Begrenzt sei der Spielraum für ausländische Übernahmen in EU-Mitgliedsländern, in denen ausländische Tochtergesellschaften 40 bis 50 Prozent des BIP im Unternehmenssektor erwirtschafteten und auch dort, wo Regierungen nur exportorientierte Investitionen mit Hochtechnologie unterstützten und hinsichtlich Aktivitäten auf den lokalen Märkten der heimische Sektor bevorzugt werde.

Dazu komme die angespannte Lage am Arbeitsmarkt. Es wird nach Ansicht des WIIW schwierig sein, den Beschäftigungsbedarf von 220.000 neuen Arbeitsplätzen zu decken, die durch die 2017 angekündigten Unternehmensansiedlungen geschaffen werden sollen. In Ungarn beispielsweise würden 90 Prozent der potenziellen Neueinsteiger in den Arbeitsmarkt durch ausländische Neuansiedlungsinvestitionen benötigt, in Tschechien und Polen rund 50 Prozent. Das könnte auch zu stark steigenden Löhnen führen.

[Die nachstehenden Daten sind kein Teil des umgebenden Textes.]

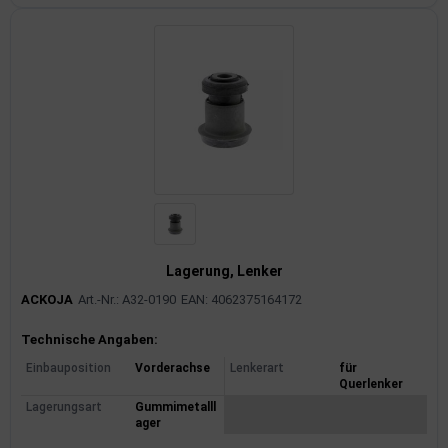
Lagerung, Lenker
ACKOJA
Art.-Nr.: A32-0190
EAN: 4062375164172
Produktinformationen
Technische Angaben:
Einbauposition
Vorderachse
Lenkerart
für
Querlenker
Lagerungsart
Gummimetalll
ager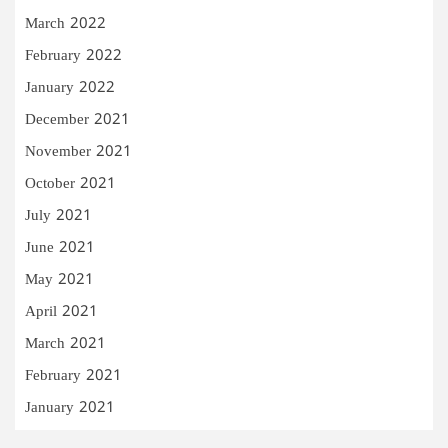
March 2022
February 2022
January 2022
December 2021
November 2021
October 2021
July 2021
June 2021
May 2021
April 2021
March 2021
February 2021
January 2021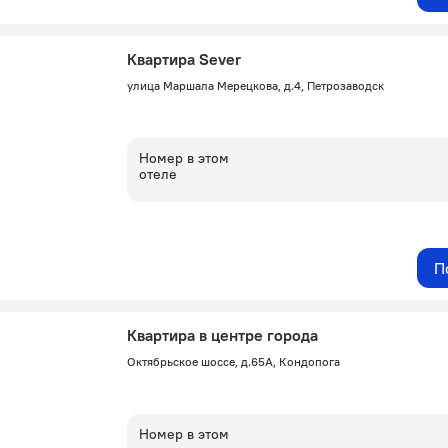
Квартира Sever
улица Маршала Мерецкова, д.4, Петрозаводск
Номер в этом
отеле
П
Квартира в центре города
Октябрьское шоссе, д.65А, Кондопога
Номер в этом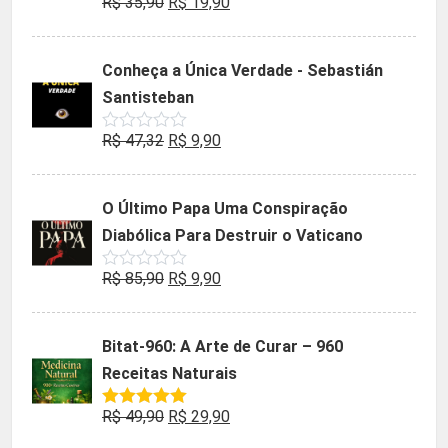
O
O
R$
35,90
R$
19,90
Avaliação
0
preço
preço
de
5
original
atual
Conheça a Única Verdade - Sebastián
era:
é:
Santisteban
R$ 35,90.
R$ 19,90.
O
O
R$
47,32
R$
9,90
Avaliação
0
preço
preço
de
5
original
atual
O Último Papa Uma Conspiração
era:
é:
Diabólica Para Destruir o Vaticano
R$ 47,32.
R$ 9,90.
O
O
R$
85,90
R$
9,90
Avaliação
0
preço
preço
de
5
original
atual
Bitat-960: A Arte de Curar – 960
era:
é:
Receitas Naturais
R$ 85,90.
R$ 9,90.
O
O
R$
49,90
R$
29,90
Avaliação
5.00
de 5
preço
preço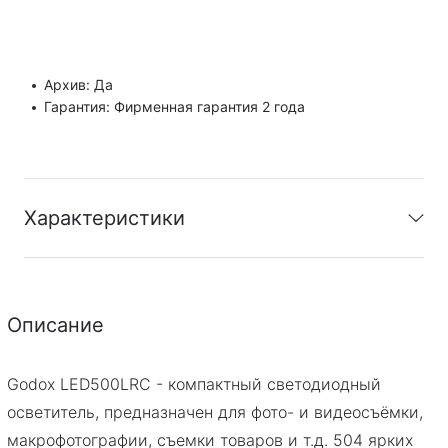
Архив: Да
Гарантия: Фирменная гарантия 2 года
Характеристики
Архив
:
Да
Гарантия
:
Фирменная гарантия 2 года
Описание
Godox LED500LRC - компактный светодиодный
PDF
Скачать инструкцию
осветитель, предназначен для фото- и видеосъёмки,
макрофотографии, съемки товаров и т.д. 504 ярких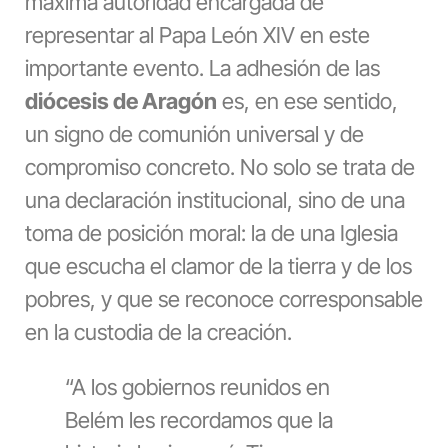
máxima autoridad encargada de
representar al Papa León XIV en este
importante evento. La adhesión de las
diócesis de Aragón
es, en ese sentido,
un signo de comunión universal y de
compromiso concreto. No solo se trata de
una declaración institucional, sino de una
toma de posición moral: la de una Iglesia
que escucha el clamor de la tierra y de los
pobres, y que se reconoce corresponsable
en la custodia de la creación.
“A los gobiernos reunidos en
Belém les recordamos que la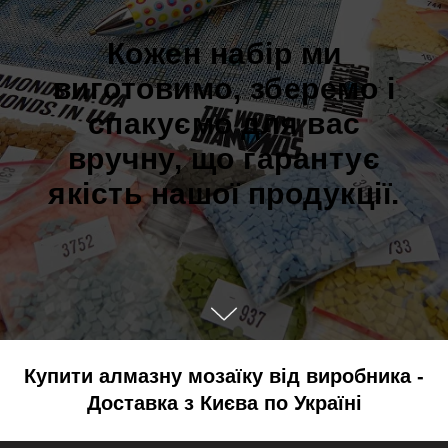
Кожен набір ми
виготовимо, зберемо і
спакуємо для вас
вручну, що гарантує
якість нашої продукції.
Купити алмазну мозаїку від виробника -
Доставка з Києва по Україні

Ausländische Direktinvestitionen könnten durch die Arbeitsmarktsituation behindert werden, sofern nicht andere Optionen zum Einsatz kommen wie beispielsweise Automatisierung oder Verlagerungen weiter in den Osten, wobei die Ukraine aber nicht attraktiv genug sei. Die Migration ukrainischer Arbeitskräfte finde bereits statt. Eine Alternative könnte der an freien Arbeitskräften reiche Westbalkan darstellen.